Especially, manufacturers can apply for this derogation under Article 97 only when they have already undertaken reasonable efforts to solve this non-compliance (expired certificate):
- A notified body must already have accepted the manufacturer’s application for a new certificate.
- There must already be a written agreement signed by notified body and manufacturer.
How are SMEs impacted by the MDCG position paper?
If the manufacturer is a SME, the requirement to have a signed agreement with a Notified Body can be waived under following conditions:
- The manufacturer has a certificate issued by a notified body not (yet) designated under the MDR.
- The manufacturer can prove that they have already applied to various notified bodies, but their application was rejected due to the limited capacities of the notified bodies.
After assessing that the SME meets the requirements mentioned above, the Competent Authority will give the manufacturer a deadline to solve the non-compliance and find a Notified Body (typically 12 months).
Manufacturers need to act now
During late 2023 and 2024, many certificates issued under the Directives on medical devices and active implantable medical devices will expire. To consider these certificates valid – as per the new Proposal – manufacturer must approach a Notified Body within May 2024. To be able to still place the devices on the EU market, manufacturers need to act now to find a Notified Body, as the capacity of Notified Bodies is limited, and the number of applications they receive is constantly rising.

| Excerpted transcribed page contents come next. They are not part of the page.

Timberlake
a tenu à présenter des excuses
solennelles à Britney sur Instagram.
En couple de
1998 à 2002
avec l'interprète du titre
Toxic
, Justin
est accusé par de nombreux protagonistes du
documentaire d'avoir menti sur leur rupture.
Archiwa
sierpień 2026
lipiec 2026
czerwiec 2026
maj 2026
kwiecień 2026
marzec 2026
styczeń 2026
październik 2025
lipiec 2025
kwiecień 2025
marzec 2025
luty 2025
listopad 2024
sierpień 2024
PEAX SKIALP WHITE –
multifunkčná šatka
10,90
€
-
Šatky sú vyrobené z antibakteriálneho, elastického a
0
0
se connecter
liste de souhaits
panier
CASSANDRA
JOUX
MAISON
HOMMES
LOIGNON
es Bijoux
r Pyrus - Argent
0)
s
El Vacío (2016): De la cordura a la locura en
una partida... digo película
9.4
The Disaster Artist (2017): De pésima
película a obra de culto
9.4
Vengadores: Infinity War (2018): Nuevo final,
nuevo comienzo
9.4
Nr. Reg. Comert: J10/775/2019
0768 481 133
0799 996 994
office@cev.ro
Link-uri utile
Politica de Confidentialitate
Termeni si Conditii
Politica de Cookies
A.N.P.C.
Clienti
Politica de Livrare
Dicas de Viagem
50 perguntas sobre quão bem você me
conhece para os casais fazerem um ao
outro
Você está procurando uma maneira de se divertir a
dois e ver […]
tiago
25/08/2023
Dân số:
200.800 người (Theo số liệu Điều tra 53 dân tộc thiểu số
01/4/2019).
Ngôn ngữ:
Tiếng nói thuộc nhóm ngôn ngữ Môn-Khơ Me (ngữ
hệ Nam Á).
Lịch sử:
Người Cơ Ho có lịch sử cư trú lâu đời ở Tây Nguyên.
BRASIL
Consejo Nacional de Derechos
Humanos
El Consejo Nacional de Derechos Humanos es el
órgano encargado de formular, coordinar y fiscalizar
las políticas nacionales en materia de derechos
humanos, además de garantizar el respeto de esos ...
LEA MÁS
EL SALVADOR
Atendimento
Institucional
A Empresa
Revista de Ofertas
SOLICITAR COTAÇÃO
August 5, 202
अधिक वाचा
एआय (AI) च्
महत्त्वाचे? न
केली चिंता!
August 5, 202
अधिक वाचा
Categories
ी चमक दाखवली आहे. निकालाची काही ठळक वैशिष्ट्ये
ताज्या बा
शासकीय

EPSCO. (2022). Employment, Social Policy, Health and Consumer Affairs Council (Health), 9 December 2022. Retrieved on 09.12.2022.
European Commission. (2022). Proposal for a Regulation of the European Parliament and of the Council amending Regulations (EU) 2017/745 and (EU) 2017/746 as regards the transitional provisions for certain medical devices and in vitro diagnostic medical devices. Retrieved on 18.01.2023.
MDCG. (2022). MDCG Position Paper – Application of Art.97 MDR to legacy devices for which an MDD/AIMDD certificate expires before the issuance of a MDR certificate. Retrieved on 30/12/2022.